— start Entries supplied —

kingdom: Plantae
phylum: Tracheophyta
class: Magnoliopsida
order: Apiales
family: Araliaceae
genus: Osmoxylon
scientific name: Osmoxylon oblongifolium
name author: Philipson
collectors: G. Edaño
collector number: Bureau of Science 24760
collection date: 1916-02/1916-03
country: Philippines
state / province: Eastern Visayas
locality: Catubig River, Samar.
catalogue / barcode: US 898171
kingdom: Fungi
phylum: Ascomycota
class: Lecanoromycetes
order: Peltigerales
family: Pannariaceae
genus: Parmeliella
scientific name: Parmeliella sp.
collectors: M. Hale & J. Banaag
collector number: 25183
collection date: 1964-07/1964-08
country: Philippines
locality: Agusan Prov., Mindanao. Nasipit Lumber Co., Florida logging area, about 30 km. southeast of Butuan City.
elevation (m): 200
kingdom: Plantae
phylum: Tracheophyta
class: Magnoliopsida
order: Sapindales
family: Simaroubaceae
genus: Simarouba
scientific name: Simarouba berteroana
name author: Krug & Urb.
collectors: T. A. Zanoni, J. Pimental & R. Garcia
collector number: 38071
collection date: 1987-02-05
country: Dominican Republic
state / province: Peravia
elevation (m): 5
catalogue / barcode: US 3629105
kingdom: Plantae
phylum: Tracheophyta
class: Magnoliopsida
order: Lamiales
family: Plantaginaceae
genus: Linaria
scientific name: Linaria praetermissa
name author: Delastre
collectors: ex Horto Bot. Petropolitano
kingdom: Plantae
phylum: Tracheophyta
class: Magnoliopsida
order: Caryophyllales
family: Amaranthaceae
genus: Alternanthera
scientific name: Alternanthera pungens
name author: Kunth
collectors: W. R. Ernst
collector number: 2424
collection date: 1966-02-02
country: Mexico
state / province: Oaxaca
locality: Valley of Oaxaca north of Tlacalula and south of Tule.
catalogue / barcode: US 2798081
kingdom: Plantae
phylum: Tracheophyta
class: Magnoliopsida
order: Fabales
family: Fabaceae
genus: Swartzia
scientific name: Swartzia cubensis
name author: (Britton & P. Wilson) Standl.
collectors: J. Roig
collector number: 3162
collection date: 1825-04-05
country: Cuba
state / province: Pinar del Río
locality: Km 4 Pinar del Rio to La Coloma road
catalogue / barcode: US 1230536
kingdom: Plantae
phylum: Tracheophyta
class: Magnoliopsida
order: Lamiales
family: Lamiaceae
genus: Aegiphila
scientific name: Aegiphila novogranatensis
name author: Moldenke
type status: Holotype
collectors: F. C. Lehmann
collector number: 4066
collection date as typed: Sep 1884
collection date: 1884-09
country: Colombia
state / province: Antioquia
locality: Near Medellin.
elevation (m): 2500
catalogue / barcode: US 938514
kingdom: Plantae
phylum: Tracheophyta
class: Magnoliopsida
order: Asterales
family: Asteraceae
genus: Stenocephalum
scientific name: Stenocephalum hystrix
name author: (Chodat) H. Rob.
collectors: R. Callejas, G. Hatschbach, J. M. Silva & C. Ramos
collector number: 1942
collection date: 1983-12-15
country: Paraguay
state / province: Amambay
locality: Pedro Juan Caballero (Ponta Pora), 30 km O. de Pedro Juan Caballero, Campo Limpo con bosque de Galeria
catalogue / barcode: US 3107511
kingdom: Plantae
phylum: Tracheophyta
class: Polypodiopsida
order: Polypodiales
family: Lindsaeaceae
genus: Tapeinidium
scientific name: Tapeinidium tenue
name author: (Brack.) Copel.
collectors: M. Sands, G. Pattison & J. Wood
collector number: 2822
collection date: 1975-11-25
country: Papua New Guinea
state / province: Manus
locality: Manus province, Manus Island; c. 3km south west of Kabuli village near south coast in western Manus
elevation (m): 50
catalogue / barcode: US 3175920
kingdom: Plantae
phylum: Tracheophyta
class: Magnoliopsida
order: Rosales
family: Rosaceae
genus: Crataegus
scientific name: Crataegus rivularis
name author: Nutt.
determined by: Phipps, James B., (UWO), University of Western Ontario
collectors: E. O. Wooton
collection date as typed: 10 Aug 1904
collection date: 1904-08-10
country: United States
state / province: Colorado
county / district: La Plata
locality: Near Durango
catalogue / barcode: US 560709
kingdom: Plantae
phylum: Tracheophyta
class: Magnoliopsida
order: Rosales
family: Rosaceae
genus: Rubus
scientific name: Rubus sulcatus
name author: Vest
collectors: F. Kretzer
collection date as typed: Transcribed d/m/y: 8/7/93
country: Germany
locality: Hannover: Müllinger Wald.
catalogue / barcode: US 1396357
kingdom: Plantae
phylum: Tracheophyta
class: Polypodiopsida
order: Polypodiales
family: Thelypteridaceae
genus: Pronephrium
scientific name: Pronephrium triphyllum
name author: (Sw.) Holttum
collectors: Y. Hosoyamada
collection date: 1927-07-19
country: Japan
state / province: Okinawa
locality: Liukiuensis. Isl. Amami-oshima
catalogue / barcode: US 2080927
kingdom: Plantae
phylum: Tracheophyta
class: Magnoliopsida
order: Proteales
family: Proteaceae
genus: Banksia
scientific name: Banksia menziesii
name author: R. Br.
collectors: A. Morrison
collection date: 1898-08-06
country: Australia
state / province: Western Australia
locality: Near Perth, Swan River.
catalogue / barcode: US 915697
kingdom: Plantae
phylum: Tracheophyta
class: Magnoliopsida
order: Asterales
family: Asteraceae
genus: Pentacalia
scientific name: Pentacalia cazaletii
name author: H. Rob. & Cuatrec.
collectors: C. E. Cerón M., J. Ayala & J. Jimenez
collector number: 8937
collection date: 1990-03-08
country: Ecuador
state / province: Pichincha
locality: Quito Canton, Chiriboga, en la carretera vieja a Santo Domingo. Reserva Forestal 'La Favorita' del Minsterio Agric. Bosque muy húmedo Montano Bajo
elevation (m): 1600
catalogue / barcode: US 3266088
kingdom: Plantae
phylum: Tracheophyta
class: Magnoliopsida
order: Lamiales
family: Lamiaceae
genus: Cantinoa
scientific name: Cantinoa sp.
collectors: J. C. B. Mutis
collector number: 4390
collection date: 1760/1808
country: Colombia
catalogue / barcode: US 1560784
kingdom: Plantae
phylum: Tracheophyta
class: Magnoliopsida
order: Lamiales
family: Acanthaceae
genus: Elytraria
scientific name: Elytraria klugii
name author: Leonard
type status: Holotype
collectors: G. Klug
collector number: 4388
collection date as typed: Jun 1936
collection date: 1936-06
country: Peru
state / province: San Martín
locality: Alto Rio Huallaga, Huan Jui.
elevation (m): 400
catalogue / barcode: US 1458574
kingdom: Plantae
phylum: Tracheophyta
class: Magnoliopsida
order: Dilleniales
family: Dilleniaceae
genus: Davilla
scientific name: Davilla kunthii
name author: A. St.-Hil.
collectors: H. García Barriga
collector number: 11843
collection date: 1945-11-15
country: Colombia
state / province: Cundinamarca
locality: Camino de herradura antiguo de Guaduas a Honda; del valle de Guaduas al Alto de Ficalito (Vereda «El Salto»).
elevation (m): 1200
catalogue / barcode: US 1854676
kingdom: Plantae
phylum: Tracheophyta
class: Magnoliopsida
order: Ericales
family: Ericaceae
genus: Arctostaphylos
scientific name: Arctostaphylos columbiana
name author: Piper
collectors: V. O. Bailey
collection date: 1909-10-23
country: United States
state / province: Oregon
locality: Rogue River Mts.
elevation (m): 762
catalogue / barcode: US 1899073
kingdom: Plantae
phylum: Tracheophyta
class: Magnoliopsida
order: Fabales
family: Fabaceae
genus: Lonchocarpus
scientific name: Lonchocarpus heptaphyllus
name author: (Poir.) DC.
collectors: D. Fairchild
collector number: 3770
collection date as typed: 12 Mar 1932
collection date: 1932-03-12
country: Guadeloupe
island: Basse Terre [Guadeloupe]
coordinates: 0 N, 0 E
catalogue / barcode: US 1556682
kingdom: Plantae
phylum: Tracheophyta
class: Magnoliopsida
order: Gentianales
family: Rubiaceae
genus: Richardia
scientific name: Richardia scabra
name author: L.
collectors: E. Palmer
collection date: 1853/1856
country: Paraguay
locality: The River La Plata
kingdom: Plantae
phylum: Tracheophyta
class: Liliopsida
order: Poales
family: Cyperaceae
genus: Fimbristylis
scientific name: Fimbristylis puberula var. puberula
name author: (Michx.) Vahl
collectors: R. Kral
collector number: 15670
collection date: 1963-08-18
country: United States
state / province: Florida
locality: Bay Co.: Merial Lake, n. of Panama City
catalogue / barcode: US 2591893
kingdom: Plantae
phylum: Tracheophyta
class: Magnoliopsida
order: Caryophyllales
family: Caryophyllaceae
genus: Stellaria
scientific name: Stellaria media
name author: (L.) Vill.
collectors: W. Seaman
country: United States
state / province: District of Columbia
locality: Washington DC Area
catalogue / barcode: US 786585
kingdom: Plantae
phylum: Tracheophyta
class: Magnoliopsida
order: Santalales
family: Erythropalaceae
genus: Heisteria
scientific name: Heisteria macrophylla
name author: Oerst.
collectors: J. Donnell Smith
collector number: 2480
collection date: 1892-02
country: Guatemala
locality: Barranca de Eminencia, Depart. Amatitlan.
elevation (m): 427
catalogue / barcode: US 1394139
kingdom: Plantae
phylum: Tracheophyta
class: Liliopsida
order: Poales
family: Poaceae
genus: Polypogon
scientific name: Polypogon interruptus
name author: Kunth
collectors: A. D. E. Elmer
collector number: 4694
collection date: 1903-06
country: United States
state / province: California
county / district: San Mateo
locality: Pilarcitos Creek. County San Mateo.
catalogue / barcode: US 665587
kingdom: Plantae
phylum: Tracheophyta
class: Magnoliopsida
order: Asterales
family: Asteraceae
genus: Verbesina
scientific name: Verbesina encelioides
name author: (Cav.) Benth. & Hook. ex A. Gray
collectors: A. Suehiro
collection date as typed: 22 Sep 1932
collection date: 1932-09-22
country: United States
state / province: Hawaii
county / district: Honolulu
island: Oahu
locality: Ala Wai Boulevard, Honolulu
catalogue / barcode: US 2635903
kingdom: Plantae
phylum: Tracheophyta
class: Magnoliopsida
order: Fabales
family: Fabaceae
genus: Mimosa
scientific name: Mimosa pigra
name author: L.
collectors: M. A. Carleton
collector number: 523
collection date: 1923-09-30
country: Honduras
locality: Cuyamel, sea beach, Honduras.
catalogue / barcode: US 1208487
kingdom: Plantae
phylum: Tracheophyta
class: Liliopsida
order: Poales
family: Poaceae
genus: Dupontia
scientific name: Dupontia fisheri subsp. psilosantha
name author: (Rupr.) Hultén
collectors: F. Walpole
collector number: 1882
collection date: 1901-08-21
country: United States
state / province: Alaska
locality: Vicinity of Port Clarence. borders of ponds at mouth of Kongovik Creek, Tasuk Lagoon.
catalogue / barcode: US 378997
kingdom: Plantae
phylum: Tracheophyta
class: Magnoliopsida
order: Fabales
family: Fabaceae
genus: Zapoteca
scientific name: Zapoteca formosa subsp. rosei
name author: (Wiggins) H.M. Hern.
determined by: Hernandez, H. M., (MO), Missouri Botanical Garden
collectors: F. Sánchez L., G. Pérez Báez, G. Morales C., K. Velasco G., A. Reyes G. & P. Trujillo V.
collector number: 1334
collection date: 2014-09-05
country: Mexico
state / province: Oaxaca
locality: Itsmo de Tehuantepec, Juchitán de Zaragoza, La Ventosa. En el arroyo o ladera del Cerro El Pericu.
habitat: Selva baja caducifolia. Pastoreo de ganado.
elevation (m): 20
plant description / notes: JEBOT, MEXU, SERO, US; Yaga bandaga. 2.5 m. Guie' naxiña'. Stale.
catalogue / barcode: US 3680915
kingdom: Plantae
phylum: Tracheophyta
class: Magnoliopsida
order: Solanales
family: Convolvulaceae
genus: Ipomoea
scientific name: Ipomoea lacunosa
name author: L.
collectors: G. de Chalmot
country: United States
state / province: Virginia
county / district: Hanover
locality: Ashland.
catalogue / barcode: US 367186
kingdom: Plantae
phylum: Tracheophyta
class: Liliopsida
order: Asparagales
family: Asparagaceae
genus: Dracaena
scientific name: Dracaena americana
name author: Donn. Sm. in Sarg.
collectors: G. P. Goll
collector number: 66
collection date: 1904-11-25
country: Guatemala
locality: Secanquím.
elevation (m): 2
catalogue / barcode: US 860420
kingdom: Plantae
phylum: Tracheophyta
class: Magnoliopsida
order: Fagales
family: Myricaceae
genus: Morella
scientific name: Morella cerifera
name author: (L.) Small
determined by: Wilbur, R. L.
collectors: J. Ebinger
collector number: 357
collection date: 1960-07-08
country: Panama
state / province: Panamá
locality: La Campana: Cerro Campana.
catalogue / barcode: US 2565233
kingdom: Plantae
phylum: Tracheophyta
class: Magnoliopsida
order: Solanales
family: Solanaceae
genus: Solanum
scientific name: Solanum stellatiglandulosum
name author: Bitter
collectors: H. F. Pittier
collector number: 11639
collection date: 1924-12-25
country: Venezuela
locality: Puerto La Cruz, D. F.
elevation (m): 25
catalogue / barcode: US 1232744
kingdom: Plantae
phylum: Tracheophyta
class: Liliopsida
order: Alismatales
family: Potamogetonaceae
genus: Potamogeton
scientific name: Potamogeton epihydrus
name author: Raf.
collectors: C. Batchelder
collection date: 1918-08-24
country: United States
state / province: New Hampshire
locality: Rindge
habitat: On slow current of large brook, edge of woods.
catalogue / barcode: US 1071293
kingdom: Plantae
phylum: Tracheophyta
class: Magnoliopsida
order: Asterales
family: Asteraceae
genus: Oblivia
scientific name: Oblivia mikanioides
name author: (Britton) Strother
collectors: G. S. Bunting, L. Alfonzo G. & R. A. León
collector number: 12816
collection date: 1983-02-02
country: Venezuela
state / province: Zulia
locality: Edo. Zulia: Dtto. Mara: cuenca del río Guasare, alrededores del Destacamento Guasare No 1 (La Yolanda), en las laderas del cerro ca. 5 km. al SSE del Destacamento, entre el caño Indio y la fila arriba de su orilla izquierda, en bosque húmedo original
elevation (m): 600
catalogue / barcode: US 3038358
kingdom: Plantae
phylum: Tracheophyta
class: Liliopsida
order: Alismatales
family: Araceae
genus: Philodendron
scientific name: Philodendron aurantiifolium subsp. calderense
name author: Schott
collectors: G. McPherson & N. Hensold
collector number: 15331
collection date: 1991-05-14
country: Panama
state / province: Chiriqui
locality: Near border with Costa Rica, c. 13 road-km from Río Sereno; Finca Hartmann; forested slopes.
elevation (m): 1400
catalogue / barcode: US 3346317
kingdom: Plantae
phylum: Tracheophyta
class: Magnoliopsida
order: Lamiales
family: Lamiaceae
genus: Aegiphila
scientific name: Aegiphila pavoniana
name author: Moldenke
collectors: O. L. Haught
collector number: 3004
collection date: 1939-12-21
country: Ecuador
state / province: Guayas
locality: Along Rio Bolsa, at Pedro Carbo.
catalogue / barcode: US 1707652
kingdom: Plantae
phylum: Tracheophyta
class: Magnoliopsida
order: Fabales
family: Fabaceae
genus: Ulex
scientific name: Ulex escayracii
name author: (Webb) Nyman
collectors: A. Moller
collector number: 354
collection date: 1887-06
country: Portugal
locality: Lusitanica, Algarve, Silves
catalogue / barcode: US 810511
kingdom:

— end Entries supplied —

→ Exercise objective
Copy the entries from the start through the line containing "genus: Parmeliella", inclusive, and swap "collection date" for "date collected" while leaving everything else unchanged.

→ Final result
kingdom: Plantae
phylum: Tracheophyta
class: Magnoliopsida
order: Apiales
family: Araliaceae
genus: Osmoxylon
scientific name: Osmoxylon oblongifolium
name author: Philipson
collectors: G. Edaño
collector number: Bureau of Science 24760
date collected: 1916-02/1916-03
country: Philippines
state / province: Eastern Visayas
locality: Catubig River, Samar.
catalogue / barcode: US 898171
kingdom: Fungi
phylum: Ascomycota
class: Lecanoromycetes
order: Peltigerales
family: Pannariaceae
genus: Parmeliella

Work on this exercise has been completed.